[PASSAGE Boundary: Start]
CFTR mediates electrogenic chloride secretion in mouse inner medullary collecting duct (mIMCD-K2) cells

Previously we demonstrated that the inner medullary collecting duct cell line mIMCD-K2 secretes Cl^- by an electrogenic mechanism [N. L. Kizer, B. Lewis, and B. A. Stanton. Am. J. Physiol. 268 (Renal Fluid Electrolyte Physiol. 37): F347-F355, 1995; N. L. Kizer, D. Vandorpe, B. Lewis, B. Bunting, J. Russell, and B. A. Stanton. Am. J. Physiol. 268 (Renal Fluid Electrolyte Physiol. 37): F854-F861, 1995]. The goal of the present study was to characterize the Cl^- channel responsible for adenosine 3',5'-cyclic monophosphate (cAMP)stimulated Cl^- secretion. To this end, using the patch- clamp technique, we measured Cl^- currents. In whole cell patch-clamp experiments, 8-(4-chlorophenylthio)adenosine 3',5'-cyclic monophosphate (CPT- cAMP) activated Cl^- currents that were time and voltage independent, inhibited by diphenylamine 2-carboxylate (DPC), and had a linear current- voltage (I-V) relation. In cell-attached patches of the apical membrane, we identified 7-pS Cl^- channels that were stimulated by CPT-cAMP. In inside- out patches with Cl^- in the pipette and bath solutions, Cl^- currents had a linear I-V relation. The halide permeability sequence was P(Cl) = P(Br) > P(I). The Cl^--channel inhibitors DPC, 5-nitro-2-(3-phenylpropylamino)- benzoic acid, and glibenclamide blocked the 7-pS Cl^- channel, whereas 4,4'- diisothiocyanostilbene-2,2'-disulfonic acid was ineffective. By reverse transcriptase polymerase chain reaction, we isolated a partial cDNA clone encoding the cystic fibrosis transmembrane conductance regulator in mIMCD-K2 cells. We conclude that cAMP stimulates electrogenic Cl^- secretion in inner medullary collecting duct cells by activating cystic fibrosis transmembrane conductance regulator Cl^- channels.
[PASSAGE Boundary: End]
YOUR GOAL - Could you print the whole abstract above on CFTR and chloride secretion, word for word?
[INFORMATION SHOWN Boundary: Start]
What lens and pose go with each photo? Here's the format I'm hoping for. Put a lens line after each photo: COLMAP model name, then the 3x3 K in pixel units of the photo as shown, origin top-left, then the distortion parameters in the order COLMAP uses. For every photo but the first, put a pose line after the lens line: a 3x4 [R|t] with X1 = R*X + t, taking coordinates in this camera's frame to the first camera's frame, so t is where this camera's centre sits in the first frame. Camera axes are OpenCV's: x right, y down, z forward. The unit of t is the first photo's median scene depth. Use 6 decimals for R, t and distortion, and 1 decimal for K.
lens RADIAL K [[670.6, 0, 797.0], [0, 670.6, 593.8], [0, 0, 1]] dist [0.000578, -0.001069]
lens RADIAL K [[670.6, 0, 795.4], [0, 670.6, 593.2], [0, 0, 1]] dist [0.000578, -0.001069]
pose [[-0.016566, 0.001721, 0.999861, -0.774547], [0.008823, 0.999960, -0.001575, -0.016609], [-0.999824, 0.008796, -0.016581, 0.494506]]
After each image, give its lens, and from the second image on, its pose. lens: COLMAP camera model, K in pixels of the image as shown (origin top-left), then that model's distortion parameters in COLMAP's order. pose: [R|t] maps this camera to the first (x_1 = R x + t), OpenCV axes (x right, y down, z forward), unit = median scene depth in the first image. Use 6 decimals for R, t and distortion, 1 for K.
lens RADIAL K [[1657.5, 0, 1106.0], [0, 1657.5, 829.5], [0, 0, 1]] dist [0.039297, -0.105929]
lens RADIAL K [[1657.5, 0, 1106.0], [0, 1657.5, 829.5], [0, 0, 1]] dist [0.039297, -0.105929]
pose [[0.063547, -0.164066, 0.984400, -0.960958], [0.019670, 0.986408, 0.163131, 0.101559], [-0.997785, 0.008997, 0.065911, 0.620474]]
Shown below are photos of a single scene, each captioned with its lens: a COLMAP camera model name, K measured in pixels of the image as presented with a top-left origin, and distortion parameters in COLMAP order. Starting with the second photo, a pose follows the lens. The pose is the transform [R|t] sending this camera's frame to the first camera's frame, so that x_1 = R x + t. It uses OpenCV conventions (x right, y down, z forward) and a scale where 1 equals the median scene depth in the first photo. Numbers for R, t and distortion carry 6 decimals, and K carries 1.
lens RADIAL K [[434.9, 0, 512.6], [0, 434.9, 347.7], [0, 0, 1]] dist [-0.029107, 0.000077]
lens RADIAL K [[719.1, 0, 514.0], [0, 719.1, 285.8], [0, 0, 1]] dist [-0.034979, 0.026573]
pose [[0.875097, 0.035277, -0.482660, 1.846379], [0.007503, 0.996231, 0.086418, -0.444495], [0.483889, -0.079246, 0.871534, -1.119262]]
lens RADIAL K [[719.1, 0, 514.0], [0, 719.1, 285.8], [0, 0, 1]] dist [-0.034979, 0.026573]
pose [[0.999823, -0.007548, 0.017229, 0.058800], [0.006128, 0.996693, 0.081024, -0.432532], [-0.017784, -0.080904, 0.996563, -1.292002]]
[INFORMATION SHOWN Boundary: End]
EXERCISE RESULT -
CFTR mediates electrogenic chloride secretion in mouse inner medullary collecting duct (mIMCD-K2) cells

Previously we demonstrated that the inner medullary collecting duct cell line mIMCD-K2 secretes Cl^- by an electrogenic mechanism [N. L. Kizer, B. Lewis, and B. A. Stanton. Am. J. Physiol. 268 (Renal Fluid Electrolyte Physiol. 37): F347-F355, 1995; N. L. Kizer, D. Vandorpe, B. Lewis, B. Bunting, J. Russell, and B. A. Stanton. Am. J. Physiol. 268 (Renal Fluid Electrolyte Physiol. 37): F854-F861, 1995]. The goal of the present study was to characterize the Cl^- channel responsible for adenosine 3',5'-cyclic monophosphate (cAMP)stimulated Cl^- secretion. To this end, using the patch- clamp technique, we measured Cl^- currents. In whole cell patch-clamp experiments, 8-(4-chlorophenylthio)adenosine 3',5'-cyclic monophosphate (CPT- cAMP) activated Cl^- currents that were time and voltage independent, inhibited by diphenylamine 2-carboxylate (DPC), and had a linear current- voltage (I-V) relation. In cell-attached patches of the apical membrane, we identified 7-pS Cl^- channels that were stimulated by CPT-cAMP. In inside- out patches with Cl^- in the pipette and bath solutions, Cl^- currents had a linear I-V relation. The halide permeability sequence was P(Cl) = P(Br) > P(I). The Cl^--channel inhibitors DPC, 5-nitro-2-(3-phenylpropylamino)- benzoic acid, and glibenclamide blocked the 7-pS Cl^- channel, whereas 4,4'- diisothiocyanostilbene-2,2'-disulfonic acid was ineffective. By reverse transcriptase polymerase chain reaction, we isolated a partial cDNA clone encoding the cystic fibrosis transmembrane conductance regulator in mIMCD-K2 cells. We conclude that cAMP stimulates electrogenic Cl^- secretion in inner medullary collecting duct cells by activating cystic fibrosis transmembrane conductance regulator Cl^- channels.